## EXCERPT PROVIDED
-=-=-=-=-

I'm quite a novice, but I've successfully managed to make some code do what I want.
Right now my code does what I want for one file at a time.
I want to make my code automate this process for 600 files.
I kind of have an idea, that I need to put the list of files in a vector, then maybe use lapply and a function, but I'm not sure how to do this. The syntax and code are beyond me at the moment.
Here's my code...
#Packages are callled
library(tm) #text mining
library(SnowballC) #stemming - reducing words to their root
library(stringr) #for str_trim
library(plyr)
library(dplyr)
library(readtext)
#this is my code to run the code on a bunch of text files. Obviously it's unfinished, and I'm not sure if this is the right approach. Where do I put this? Will it even work?
data_files <- list.files(path = "data/", pattern = '*.txt', full.names = T, recursive = T)
lapply(
#
# where do I put this chunk of code?
# do I need to make all the code below a function?
##this bit cleans the document
company <- "CompanyXReport2015"
txt_raw = readLines("data/CompanyXReport2015.txt")
# remove all extra white space, also splits on lines
txt_format1 <- gsub(" *\\b[[:alpha:]]{1,2}\\b *", " ", txt_raw)
txt_format1.5 <- gsub("^ +| +$|( ) +", "\\1", txt_format1)
# recombine now that all white space is stripped
txt_format2 <- str_c(txt_format1.5, collapse=" ")
#split strings on space now to get a list of all words
txt_format3 <- str_split(txt_format2," ")
txt_format3
# convert to vector
txt_format4 <- unlist(txt_format3)
# remove empty strings and those with words shorter than 3 length
txt_format5 <- txt_format4[str_length(txt_format4) > 3]
# combine document back to single string
cleaned <- str_c(txt_format5, collapse=" ")
head(cleaned, 2)
##import key words and run analysis on frequency for the document
s1_raw = readLines("data/stage1r.txt")
str(s1_raw)
s2_raw = readLines("data/stage2r.txt")
str(s2_raw)
s3_raw = readLines("data/stage3r.txt")
str(s3_raw)
s4_raw = readLines("data/stage4r.txt")
str(s4_raw)
s5_raw = readLines("data/stage5r.txt")
str(s5_raw)
# str_count(cleaned, "legal")

-=-=-=-=-

## GIVEN ENTRIES
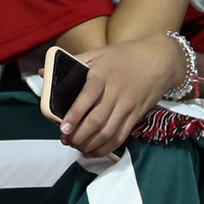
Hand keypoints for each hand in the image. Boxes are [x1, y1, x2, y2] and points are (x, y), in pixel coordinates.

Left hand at [58, 33, 185, 157]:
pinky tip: (92, 151)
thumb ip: (72, 62)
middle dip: (79, 135)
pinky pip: (120, 137)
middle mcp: (116, 92)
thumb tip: (42, 70)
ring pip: (108, 132)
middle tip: (65, 140)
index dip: (75, 114)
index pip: (88, 96)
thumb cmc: (125, 55)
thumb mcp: (99, 52)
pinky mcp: (136, 116)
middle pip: (97, 120)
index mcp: (103, 74)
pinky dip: (105, 148)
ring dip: (90, 144)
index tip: (63, 128)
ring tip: (76, 146)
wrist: (161, 59)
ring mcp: (127, 106)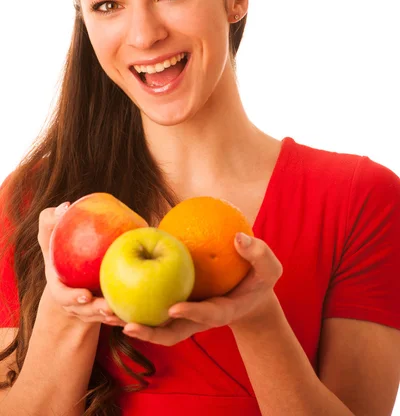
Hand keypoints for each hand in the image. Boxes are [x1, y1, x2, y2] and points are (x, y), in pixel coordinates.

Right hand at [37, 201, 125, 326]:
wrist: (72, 274)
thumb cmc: (61, 250)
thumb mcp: (51, 237)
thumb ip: (51, 221)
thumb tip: (65, 207)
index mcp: (60, 288)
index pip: (62, 296)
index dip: (72, 298)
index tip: (85, 295)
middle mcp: (74, 304)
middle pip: (84, 312)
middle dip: (96, 311)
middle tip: (109, 306)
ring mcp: (89, 311)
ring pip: (101, 317)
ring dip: (112, 316)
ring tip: (124, 312)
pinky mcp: (104, 313)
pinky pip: (115, 316)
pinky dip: (124, 314)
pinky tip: (137, 310)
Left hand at [122, 232, 282, 344]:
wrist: (249, 293)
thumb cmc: (259, 279)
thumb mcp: (269, 268)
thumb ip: (258, 254)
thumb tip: (239, 237)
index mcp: (222, 310)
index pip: (207, 314)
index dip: (191, 313)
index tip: (174, 307)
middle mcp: (200, 319)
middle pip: (173, 333)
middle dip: (150, 334)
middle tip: (126, 325)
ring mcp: (187, 316)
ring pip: (158, 326)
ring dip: (134, 324)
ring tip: (106, 315)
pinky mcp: (176, 307)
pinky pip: (153, 308)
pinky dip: (134, 305)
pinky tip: (113, 291)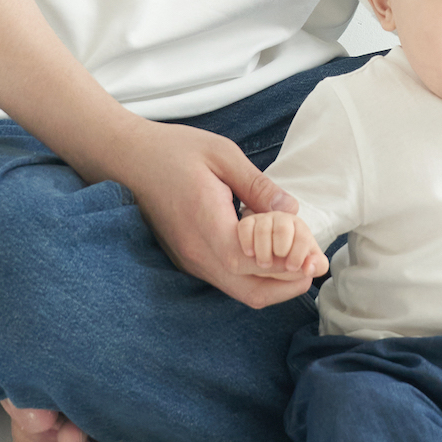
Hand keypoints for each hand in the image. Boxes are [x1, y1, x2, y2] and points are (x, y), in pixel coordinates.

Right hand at [113, 120, 309, 306]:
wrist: (125, 157)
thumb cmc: (173, 150)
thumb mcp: (222, 155)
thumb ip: (258, 186)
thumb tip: (292, 211)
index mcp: (206, 226)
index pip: (254, 264)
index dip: (288, 266)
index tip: (315, 254)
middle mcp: (197, 254)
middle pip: (251, 291)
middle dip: (288, 284)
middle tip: (314, 263)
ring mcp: (190, 260)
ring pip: (239, 290)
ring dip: (273, 282)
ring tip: (297, 257)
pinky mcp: (188, 259)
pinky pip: (226, 279)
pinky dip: (254, 275)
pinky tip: (269, 250)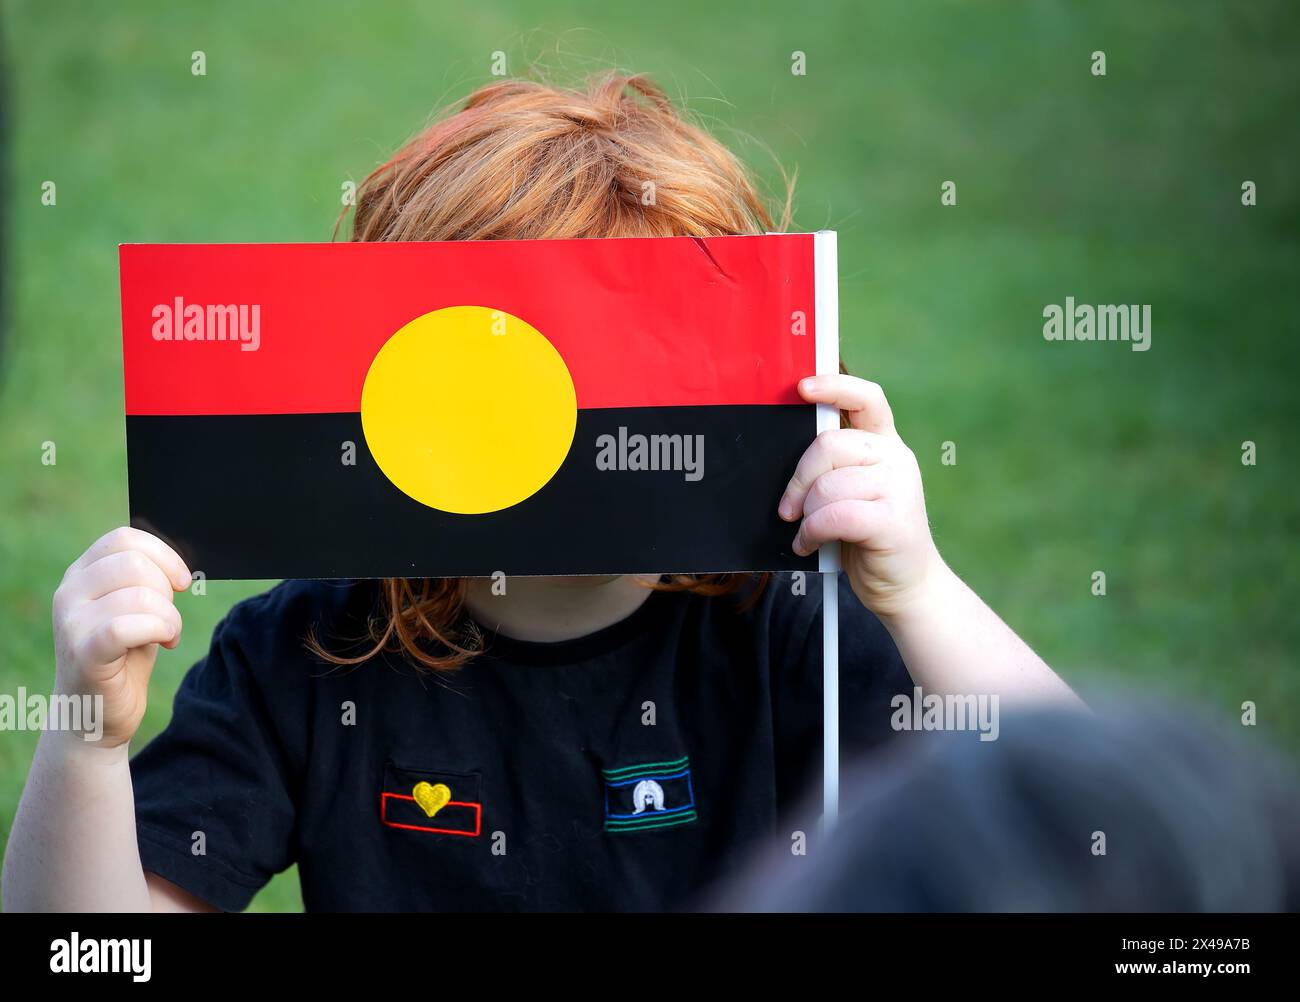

-=-=-=-=-

## TASKS
A) According to the forum post, how many files should the code process automatically?
B) Write out the part of the forum post from "Here's my code..." up to and including "library(plyr)".
C) Based on the forum post, decide whether each statement holds: (i) The stringr package is loaded for str_trim. (ii) The code currently does what the poster wants for many files at once. (iii) The keyword lists are read with readLines from files in the "data" folder. Answer yes or no for each and quote the words from the post that settle it.

## SOLVED PROBLEMS
A) 600 files.

B)
Here's my code...
#Packages are callled
library(tm) #text mining
library(SnowballC) #stemming - reducing words to their root
library(stringr) #for str_trim
library(plyr)

C)
(i) Yes: "library(stringr) #for str_trim"
(ii) No: "Right now my code does what I want for one file at a time."
(iii) Yes: "s1_raw = readLines("data/stage1r.txt")"